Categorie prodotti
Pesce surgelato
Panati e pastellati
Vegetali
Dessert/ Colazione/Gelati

* * *

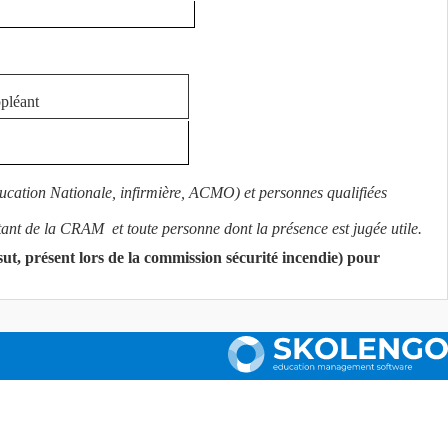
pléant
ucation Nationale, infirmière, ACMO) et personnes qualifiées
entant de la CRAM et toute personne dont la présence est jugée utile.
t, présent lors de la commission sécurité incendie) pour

# ACTIVITY
Look back at the data above. Transcribe exactly the lines starting at the line that contains "Categorie prodotti" and ending at the line that contains "Dessert/ Colazione/Gelati".

# RESPONSE
Categorie prodotti
Pesce surgelato
Panati e pastellati
Vegetali
Dessert/ Colazione/Gelati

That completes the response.